Laurel, Md.: To those of us who wish it hadn't, conservative Republicanism became the majority political philosophy by basically flipping white Southerners.
What role did Buckley's eastern-establishment brand of Republicanism do to help effect this change?
John Miller: WFB may have hailed from Connecticut, but he certainly didn't peddle an "eastern-establishment brand of Republicanism." For one thing, he was a conservative rather than a Republican--this distinction may be lost on a lot of people, but it isn't lost on members of the conservative movement. Also, he led a political revolt against establishment Republicanism. He famously rejected the slogan "I Like Ike" in favor of "I Prefer Ike." And he was closely tied to the Goldwater campaign in 1964, which is the moment when movement conservatives began to exercise their strength within the GOP.

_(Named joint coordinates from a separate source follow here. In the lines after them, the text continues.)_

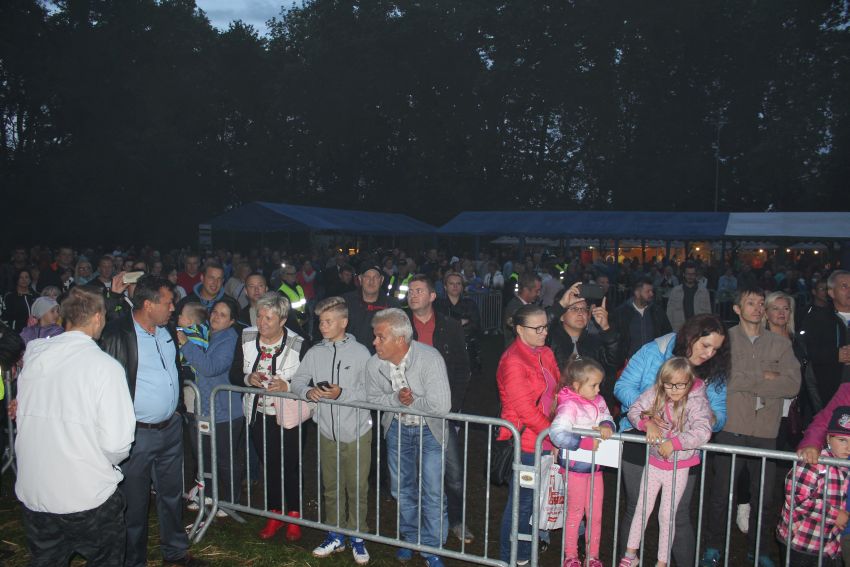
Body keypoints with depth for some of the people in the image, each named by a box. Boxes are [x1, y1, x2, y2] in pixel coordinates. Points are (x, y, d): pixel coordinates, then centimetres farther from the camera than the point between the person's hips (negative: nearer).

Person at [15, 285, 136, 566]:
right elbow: (116, 444, -19)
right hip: (89, 496, -5)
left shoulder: (34, 356, -3)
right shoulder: (105, 366, -18)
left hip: (33, 493, 5)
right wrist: (110, 461, 0)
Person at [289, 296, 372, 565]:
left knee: (357, 487, 8)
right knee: (331, 487, 16)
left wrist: (342, 394, -22)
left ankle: (357, 537, 26)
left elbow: (371, 392, -11)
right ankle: (335, 536, 32)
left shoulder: (360, 352, -8)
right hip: (327, 432, 3)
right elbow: (297, 381, 4)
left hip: (357, 433, -3)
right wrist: (307, 391, -17)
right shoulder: (315, 352, 3)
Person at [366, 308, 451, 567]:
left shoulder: (430, 359, -32)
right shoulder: (374, 364, -17)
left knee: (432, 492, -1)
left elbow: (441, 406, -37)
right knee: (402, 488, 17)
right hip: (397, 427, 4)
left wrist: (410, 401, -23)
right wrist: (397, 399, -22)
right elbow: (372, 399, -3)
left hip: (430, 429, -4)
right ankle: (410, 538, 40)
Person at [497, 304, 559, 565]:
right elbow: (525, 409, -20)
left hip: (545, 440, 7)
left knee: (532, 499, 17)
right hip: (524, 443, -7)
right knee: (521, 502, 6)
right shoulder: (512, 361, -18)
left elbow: (558, 389, 13)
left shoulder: (545, 353, 9)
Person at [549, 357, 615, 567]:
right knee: (575, 512, 11)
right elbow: (557, 433, -34)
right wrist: (587, 442, -29)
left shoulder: (598, 401, -1)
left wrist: (606, 426, -21)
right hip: (576, 467, -6)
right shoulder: (569, 405, -23)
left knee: (596, 514, 16)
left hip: (596, 466, 6)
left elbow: (608, 419, 3)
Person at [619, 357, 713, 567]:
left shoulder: (696, 401, -21)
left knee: (667, 516, 10)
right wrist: (648, 422, -24)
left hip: (678, 468, -3)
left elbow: (703, 432, -32)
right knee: (642, 509, 15)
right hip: (653, 463, 3)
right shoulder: (655, 394, -11)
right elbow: (633, 410, -6)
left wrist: (674, 443, -34)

As for how conservatism (as opposed to "Republicanism") became a "majority political philosophy" -- to the extent that it actually happened, which is debatable -- it had a lot to do with the existential threat of Communism and the inability or refusal of mainstream liberalism to confront crime and welfare dependency. We could have a big discussion about this. My point here is merely that there's a lot more to the rise of conservatism than southern political realignment.

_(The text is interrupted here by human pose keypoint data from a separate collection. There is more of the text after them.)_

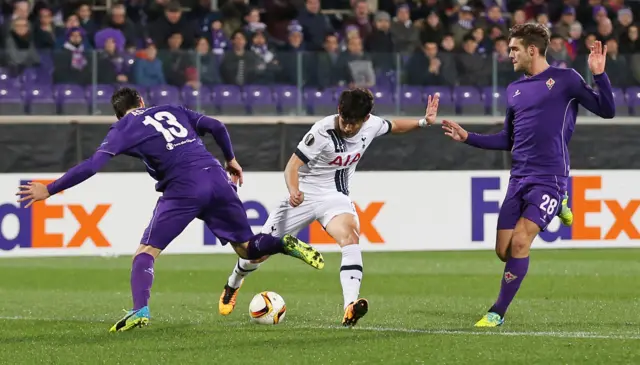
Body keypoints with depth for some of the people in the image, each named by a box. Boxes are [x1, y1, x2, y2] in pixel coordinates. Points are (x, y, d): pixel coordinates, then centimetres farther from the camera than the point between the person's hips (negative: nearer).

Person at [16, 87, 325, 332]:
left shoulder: (123, 129, 10)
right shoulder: (172, 111, 24)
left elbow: (92, 165, -1)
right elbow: (216, 127, 21)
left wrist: (49, 190, 3)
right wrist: (230, 159, 36)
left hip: (184, 188, -5)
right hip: (216, 177, 5)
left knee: (146, 251, 3)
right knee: (247, 249, 17)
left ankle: (140, 311, -19)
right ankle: (285, 243, -12)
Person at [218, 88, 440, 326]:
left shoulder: (372, 125, -8)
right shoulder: (323, 131, -24)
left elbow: (393, 127, 16)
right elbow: (292, 166, -25)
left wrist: (423, 122, 4)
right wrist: (293, 190, -45)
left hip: (336, 197, 2)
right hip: (305, 196, -2)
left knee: (350, 237, -31)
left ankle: (350, 308, -47)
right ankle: (233, 285, 37)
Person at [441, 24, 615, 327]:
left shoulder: (564, 79, -2)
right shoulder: (514, 90, 16)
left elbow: (607, 110, -5)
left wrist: (599, 75, -18)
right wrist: (468, 138, 15)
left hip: (549, 177, -7)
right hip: (519, 178, 7)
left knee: (519, 243, -17)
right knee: (503, 250, 3)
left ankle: (498, 312, -4)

washingtonpost.com: We're having some technical problems and hope to resume the chat soon.
New York, N.Y.: William Buckley came to oppose the war in Iraq, but his successor at National Review, William Kristol, is a hearty supporter, reflected in the magazine's editorial policy. Was that a source of distress or consternation for Buckley? Thanks for the chat.
John Miller: I believe it's fair to say that WFB supported the invasion of Iraq and began to have misgivings about the result that led him to reconsider the whole enterprise -- but that he also supported the troops surge. Last year, he made a personal contribution to the presidential campaign of John McCain.

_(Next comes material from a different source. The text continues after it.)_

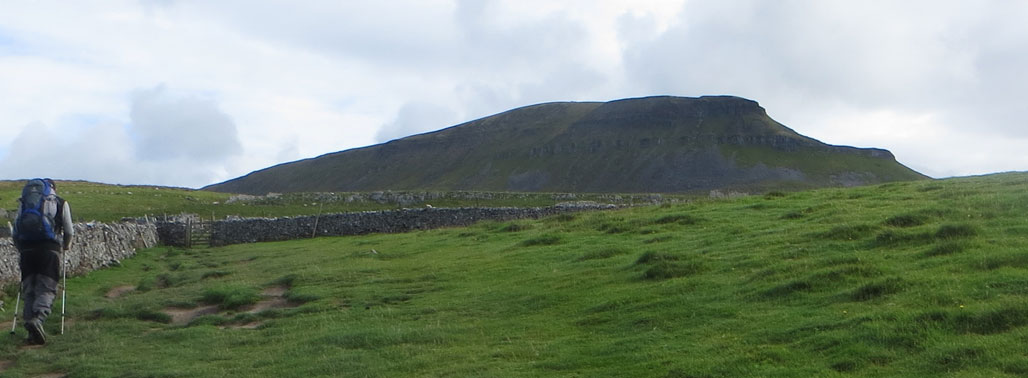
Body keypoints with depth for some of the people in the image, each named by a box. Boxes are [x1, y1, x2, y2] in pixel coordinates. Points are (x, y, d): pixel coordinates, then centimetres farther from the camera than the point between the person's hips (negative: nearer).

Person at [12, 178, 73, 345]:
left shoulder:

(Also, the editor of National Review is Richard Lowry; William Kristol is the editor of the Weekly Standard.)
Austin, Tex.: So many conservative politicians today brag openly about their anti-intellectual credentials. It's a badge of pride for them. And a vote-getter, apparently.
Did Buckley have anything to say about that? Do you?
John Miller: I'm not sure which conservative politicians you're talking about. What's impressed me today is how many are issuing statements in which they acknowledge an intellectual debt to WFB--the very opposite of what you're suggesting. Also, the kind words are coming from liberals as well, including Joe Lieberman and Mario Cuomo.
Plainview, N.Y.: Hi John. Do you think Bill Buckley rued the day he didn't support Martin Luther King in the '50s? I got the impression in watching him that his decision about the '50s and early civil rights movement was a great regret that he didn't come forcefully for it.
John Miller: Yes. He said it was a mistake not to have supported civil-rights legislation in the 1960s. He came to support a national holiday for MLK, according to Sam Tanenhaus, who is writing a bio of WFB.
Washington, D.C.: I am surprised I am so saddened by the passing of a man I never knew. I watched Firing Line, I read his column, and I was inspired to be more literate, dignified and reasoned. I tell everyone that his commencement speech at Coe College in Iowa (probably circa 1990) was the greatest commencement speech I ever heard. He showed me that conservative was not a synonym for racist, just like liberal does not necessarily imply tolerant, as HRC and her supporters have graciously shown to be the case. He had more of an effect on me than any public figure.
John Miller: At National Review, our email in-boxes are jammed with messages such as this--condolences from all types of people. It just goes to show that WFB left a mark on a lot of lives. He was conservatism's great evangelist, performing his work through his magazine, his newspaper column, his books, his essays, and his speeches.
washingtonpost.com: This concludes the discussion with John Miller. Thank you for joining in.